There are three main surgeries for a cleft child. The lip repair, the cleft repair and the bone graft. We were suppose to have the bone graft completed on December 15th, but due to a high temp, the surgery was canceled. However, we have found out that it is a 3 hour surgery. They do an incision in her hip bone, slice up the hard bone, and then scoop out bone marrow to place in her tooth socket. So she will end up with two incision sites. The postoperative care will include a liquid diet for two to three weeks and then a soft diet for two more weeks. She will have a special mouth rinse to use. Also, there will be no PE or recess for three months while the new bone is growing.

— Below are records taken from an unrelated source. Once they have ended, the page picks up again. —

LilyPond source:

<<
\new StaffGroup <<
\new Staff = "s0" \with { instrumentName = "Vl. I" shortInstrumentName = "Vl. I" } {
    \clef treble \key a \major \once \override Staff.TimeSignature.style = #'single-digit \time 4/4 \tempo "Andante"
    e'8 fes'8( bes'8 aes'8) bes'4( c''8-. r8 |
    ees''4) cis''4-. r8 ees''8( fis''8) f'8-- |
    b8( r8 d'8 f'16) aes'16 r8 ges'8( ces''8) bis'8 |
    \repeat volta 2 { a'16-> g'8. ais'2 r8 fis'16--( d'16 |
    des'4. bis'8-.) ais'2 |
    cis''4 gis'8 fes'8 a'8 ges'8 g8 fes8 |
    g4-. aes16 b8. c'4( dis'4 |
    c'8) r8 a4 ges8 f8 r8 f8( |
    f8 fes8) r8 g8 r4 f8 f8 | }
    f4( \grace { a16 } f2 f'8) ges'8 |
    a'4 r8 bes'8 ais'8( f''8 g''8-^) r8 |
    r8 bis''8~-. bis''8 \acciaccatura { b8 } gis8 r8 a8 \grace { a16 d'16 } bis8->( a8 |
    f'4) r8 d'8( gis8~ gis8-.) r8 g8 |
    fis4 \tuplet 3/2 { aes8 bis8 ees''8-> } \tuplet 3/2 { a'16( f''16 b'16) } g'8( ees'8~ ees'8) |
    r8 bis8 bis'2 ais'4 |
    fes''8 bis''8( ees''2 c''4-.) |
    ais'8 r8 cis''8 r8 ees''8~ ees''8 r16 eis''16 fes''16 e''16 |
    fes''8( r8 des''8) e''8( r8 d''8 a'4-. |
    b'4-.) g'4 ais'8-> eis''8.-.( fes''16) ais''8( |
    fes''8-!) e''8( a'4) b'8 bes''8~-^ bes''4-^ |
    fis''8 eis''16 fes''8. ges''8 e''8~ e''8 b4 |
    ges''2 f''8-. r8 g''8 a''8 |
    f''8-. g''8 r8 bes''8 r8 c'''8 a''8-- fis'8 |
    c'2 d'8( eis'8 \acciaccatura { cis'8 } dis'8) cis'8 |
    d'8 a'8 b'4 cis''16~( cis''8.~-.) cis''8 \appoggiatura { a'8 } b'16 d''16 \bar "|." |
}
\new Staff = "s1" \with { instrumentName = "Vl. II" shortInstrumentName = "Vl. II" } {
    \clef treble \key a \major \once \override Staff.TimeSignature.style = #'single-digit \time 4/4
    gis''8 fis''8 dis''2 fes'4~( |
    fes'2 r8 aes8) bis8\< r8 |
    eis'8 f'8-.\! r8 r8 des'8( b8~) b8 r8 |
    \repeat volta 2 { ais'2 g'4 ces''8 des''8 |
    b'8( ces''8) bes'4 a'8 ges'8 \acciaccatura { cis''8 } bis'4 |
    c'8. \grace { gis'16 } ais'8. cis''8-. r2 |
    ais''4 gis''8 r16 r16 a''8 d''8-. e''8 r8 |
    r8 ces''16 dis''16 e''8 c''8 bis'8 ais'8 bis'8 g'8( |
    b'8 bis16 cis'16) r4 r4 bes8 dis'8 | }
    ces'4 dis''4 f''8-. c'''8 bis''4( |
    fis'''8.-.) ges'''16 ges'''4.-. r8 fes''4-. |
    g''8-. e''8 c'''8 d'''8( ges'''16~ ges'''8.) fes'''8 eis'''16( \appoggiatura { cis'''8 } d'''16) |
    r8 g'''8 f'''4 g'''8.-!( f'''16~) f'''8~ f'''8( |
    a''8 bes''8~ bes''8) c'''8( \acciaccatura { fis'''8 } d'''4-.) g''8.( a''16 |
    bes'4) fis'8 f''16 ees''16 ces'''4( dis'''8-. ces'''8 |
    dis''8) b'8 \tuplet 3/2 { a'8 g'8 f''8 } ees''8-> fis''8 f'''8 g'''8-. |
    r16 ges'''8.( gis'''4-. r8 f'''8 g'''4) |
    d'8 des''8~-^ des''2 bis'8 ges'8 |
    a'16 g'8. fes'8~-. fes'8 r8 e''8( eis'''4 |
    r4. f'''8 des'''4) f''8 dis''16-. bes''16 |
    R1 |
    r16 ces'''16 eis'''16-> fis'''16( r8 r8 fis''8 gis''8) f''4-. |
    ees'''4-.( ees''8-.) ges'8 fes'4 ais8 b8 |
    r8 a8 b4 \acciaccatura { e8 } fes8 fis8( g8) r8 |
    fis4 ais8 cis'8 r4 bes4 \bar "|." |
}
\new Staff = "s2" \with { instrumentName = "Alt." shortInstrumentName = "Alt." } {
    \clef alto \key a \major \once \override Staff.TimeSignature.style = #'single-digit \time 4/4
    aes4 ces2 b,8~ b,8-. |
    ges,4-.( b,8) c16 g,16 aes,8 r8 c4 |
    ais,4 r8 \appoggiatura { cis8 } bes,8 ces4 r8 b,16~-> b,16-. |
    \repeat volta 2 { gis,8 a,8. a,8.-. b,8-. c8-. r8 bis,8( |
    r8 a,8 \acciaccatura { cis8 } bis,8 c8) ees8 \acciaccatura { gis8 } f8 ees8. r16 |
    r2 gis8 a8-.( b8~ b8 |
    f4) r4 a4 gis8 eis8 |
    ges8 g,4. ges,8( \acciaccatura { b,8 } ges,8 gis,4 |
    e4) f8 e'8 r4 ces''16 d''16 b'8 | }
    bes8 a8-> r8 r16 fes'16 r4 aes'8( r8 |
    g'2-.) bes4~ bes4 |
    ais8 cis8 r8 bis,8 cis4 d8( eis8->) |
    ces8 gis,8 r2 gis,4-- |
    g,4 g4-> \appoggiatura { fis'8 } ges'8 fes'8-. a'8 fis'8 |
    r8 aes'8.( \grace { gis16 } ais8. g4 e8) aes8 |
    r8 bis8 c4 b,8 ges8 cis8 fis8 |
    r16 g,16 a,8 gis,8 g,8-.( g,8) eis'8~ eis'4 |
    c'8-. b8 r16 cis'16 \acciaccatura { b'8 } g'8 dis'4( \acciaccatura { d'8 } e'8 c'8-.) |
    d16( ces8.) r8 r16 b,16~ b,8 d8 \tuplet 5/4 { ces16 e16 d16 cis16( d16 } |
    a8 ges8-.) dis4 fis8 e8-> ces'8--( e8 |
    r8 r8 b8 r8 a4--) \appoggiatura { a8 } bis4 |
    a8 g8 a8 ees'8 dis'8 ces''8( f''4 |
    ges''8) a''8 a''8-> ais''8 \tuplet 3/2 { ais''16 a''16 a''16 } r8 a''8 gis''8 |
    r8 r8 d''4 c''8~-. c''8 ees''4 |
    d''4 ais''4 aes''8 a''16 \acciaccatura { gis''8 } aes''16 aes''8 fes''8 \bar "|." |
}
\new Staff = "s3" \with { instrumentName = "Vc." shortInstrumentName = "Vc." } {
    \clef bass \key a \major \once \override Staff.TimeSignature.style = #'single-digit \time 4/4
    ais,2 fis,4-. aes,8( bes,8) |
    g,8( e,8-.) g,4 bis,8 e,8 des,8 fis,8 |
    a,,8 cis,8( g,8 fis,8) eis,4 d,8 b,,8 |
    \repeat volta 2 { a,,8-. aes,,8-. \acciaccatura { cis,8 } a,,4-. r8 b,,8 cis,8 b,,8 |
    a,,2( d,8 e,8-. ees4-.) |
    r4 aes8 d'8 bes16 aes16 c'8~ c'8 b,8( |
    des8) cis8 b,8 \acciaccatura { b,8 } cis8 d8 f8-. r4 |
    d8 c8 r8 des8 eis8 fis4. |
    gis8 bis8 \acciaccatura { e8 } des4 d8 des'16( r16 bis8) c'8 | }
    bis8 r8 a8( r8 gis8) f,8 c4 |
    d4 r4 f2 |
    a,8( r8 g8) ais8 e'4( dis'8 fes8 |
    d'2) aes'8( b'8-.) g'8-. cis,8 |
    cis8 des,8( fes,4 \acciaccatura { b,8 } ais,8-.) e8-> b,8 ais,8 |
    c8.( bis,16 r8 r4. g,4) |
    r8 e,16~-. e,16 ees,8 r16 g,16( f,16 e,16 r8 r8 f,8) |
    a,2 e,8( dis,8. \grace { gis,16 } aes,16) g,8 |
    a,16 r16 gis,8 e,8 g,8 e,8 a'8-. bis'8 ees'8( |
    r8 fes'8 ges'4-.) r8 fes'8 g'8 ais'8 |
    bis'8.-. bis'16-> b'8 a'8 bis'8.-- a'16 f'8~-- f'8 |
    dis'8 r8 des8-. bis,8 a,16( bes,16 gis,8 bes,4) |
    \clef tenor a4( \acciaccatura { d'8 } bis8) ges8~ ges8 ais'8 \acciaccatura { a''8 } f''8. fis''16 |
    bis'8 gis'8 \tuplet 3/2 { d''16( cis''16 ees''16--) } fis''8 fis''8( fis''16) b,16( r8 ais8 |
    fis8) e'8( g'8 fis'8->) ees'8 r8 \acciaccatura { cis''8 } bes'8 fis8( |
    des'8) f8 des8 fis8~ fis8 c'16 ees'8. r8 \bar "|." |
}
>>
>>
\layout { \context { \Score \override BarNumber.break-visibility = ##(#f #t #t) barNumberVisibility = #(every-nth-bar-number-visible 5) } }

It is amazing how these children turn out. At the Cleft Clinic we go to twice a year, I do not even notice the children under the age of 4 with scars on their lips like Hannah has. Each year has decreased the typical look a cleft child has. The younger ones look completely normal.
I hope anyone considering adopting will consider a cleft child. The techniques have changed so much in even the past 6 years we have been working with Hannah that it basically cosmetic now. So, for all you who are looking to adopt, don't overlook these cleft children. They are very special kids and all have a unique personality you can't find with a "perfect" child!